結構、ウマが合ったのか、時間が早く流れてしまった。
お互いに、終電を思い出し、急いで駅に向かったのだが、途中で、

『キャッ!』

急に、彼女が俺の腕に掴まった。
良く見ると、ヒールがマンホールの蓋の穴に捕らえられてしまっている。

腕を貸しながら靴を抜く手伝いをしていると、

『大丈夫、それに終電が出ちゃから、お先にどうぞ。』

そう言われても、見捨てる訳にいかないし・・・

マンホールとの格闘が終わったその時、終電が走り去るのが見えた。

『有難う、ごめんなさいね。』

所在なさ気に、駅に二人で向かった。

タクシー乗り場には、短い行列が出来ていたが、『タクシーにしませんか?』
っと、彼女に手を引かれ誘われるままに向かった。

ポツポツとした会話から、俺の家の途中に彼女の家が有るのが判り、(実は、歩いて15分位だと判明)情け無いけれど、手持ちが無いので、相乗りを申し出ると、すんなりと快諾してくれ一安心。

やがて、タクシーに乗り込み、うつらうつらしていると彼女の家の前に到着。

二人でタクシーを降り、財布からなけなしの五千円札を彼女に差し出した。

『あら、お釣り用の細かいのが無いは、ウチには有るから、ちょっと寄って下さる?』

『あっ、お釣りは結構ですって言いたい所だけど・・・なんか、格好悪いですね』

ポリポリと頭を掻く。

にっこり微笑んで、
『いいえ〜っ、大切な事よ、きちんとしなきゃ!』

彼女に着いて、マンションに入った。

最上階でエレベーターを降り、彼女の部屋の前で待つつもりだったが、廊下で待たれるのも、なんだからっと言う彼女に従い、玄関の中に入った。

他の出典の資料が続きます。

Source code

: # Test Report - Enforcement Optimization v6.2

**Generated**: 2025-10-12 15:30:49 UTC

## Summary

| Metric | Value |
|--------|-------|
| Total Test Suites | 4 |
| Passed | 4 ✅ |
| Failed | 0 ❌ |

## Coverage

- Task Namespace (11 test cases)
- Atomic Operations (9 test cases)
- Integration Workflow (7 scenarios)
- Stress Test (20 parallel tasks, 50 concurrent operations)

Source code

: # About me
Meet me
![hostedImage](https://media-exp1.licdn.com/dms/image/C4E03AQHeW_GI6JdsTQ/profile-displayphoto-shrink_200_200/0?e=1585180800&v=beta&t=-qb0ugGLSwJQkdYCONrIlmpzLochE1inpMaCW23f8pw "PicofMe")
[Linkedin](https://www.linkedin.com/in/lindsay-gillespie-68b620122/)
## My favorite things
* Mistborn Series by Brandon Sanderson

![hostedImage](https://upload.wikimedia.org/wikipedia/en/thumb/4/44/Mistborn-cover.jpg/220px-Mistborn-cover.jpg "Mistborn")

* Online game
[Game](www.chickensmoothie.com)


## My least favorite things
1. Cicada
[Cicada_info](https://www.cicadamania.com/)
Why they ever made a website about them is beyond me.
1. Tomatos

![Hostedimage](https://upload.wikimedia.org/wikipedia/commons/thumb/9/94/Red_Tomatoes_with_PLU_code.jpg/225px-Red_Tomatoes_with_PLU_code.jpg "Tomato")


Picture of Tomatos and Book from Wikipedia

玄関に入ると、きちんと整理された室内が見渡せたが、ジロジロ覗き込まない様に注意していた。

『上がって、待ってて下さる?』

との誘いは、遠慮させて頂いた。

『あっ、お気遣い無く。』

『それじゃあ、ちょっと待ってて下さいね』
そう言い残し、奥の部屋に消えた。

戻って来た彼女が、ポチ袋入りのお金を差し出し、受け取って帰ろうとすると、

『ねえっ、もう一つお願い、お風呂の蛍光灯を取り替えてくれると助かるんだけど、駄目かしら?』

よっぽど、「草食系」に見えるのか、余りにも無防備なお願いに、躊躇いを感じたのだが、「私のお願いは断れ無いのよ」っと言う様に、新品の蛍光灯と工具を俺に差し出した。

[*前へ][次へ#]

2/17ページ

[戻る]


あきゅろす。
[小説ナビ|小説大賞]
無料HPエムペ!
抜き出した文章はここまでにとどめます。